Two cities in different parts of the country have recently gone for art in a big way.
In August, the Pennsylvania Academy of the Fine Arts’ Lenfest Plaza in Philadelphia unveiled a new sculpture by 82-year-old artist Claes Oldenburg. The pop sculptor has made a career of blowing everyday objects up to gargantuan proportions and installing them in major cities across the country. Oldenburg’s latest creation is a 51-foot, light-filled paintbrush called “Paint Torch.”
This is Oldenburg’s second installation in the City of Brotherly Love. His first sculpture was a monumental 12,000-pound clothespin installed in 1976. In his newest piece, the paintbrush sticks up at a 60-degree angle, and a glob of “paint” sits on the sidewalk. Most notably, this is the first piece he has created since the death of his wife and longtime collaborator, Coosje van Bruggen, in 2009.
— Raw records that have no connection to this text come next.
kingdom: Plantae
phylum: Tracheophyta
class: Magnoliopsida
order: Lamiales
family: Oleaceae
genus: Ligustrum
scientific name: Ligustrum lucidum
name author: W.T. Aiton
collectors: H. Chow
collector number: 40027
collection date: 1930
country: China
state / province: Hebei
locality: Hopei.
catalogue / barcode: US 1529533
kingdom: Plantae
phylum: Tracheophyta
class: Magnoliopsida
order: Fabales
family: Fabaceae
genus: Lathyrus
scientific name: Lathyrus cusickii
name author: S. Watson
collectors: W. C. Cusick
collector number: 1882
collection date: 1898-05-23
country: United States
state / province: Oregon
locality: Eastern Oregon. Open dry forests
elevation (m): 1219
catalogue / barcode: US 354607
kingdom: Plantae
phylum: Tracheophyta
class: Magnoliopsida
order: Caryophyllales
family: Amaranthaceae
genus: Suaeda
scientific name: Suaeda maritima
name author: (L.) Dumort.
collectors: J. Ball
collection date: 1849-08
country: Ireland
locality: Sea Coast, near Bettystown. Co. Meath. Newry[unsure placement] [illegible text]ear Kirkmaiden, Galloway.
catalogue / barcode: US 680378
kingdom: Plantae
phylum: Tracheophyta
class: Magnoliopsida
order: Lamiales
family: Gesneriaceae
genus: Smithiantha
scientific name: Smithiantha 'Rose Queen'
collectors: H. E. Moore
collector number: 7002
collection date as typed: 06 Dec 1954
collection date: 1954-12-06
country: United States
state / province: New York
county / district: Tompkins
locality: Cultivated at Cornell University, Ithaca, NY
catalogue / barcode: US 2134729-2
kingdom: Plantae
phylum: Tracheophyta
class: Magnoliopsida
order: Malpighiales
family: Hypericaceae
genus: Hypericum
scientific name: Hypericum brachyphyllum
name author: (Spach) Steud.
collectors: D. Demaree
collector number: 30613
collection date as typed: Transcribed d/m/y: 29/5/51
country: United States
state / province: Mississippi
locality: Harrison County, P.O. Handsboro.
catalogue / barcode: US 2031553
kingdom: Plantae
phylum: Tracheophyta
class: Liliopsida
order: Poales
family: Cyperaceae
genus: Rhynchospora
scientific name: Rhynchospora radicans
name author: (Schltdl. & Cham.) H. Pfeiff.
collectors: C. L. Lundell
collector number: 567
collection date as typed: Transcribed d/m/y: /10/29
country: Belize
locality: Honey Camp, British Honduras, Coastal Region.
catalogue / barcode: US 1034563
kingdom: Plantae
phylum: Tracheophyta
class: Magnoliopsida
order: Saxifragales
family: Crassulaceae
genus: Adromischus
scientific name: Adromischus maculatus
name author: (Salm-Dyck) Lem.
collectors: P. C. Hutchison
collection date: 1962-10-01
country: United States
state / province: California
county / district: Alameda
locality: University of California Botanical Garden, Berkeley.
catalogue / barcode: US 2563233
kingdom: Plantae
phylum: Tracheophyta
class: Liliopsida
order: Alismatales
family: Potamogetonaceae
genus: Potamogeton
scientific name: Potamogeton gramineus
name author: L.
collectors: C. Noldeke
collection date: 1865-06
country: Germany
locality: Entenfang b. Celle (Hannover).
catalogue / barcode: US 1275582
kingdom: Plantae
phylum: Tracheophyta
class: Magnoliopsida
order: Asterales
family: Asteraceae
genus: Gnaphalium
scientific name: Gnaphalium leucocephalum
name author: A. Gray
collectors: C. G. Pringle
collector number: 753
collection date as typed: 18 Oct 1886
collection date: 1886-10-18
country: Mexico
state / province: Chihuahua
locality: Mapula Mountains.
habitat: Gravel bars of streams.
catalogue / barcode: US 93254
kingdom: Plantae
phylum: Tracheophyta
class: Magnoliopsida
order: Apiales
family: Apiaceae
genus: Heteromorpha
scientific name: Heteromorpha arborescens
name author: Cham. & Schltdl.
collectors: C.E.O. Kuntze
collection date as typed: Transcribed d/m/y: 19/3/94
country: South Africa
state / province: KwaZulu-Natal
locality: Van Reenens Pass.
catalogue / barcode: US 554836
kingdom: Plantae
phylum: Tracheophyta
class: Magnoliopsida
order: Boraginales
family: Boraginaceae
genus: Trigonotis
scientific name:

In July, Chicago’s Pioneer Court on Michigan Avenue became home to a 26-foot, 34,000-pound sculpture celebrating a classic scene in American cinema. J. Seward Johnson’s “Forever Marilyn” features a supersized Marilyn Monroe as she appeared in Billy Wilder’s 1955 film, The Seven Year Itch, frozen in the moment as her iconic white dress is raised by a blast of air.
But as it beset the actress herself, controversy has surrounded the sculpture since its debut. Complaints range from claims that the piece is sexist (there have been stories of lewd novelty pictures being taken) to questions about the quality of the art itself (critics have called it “kitschy”), to irritation over the fact that the movie took place in New York City, not Chicago.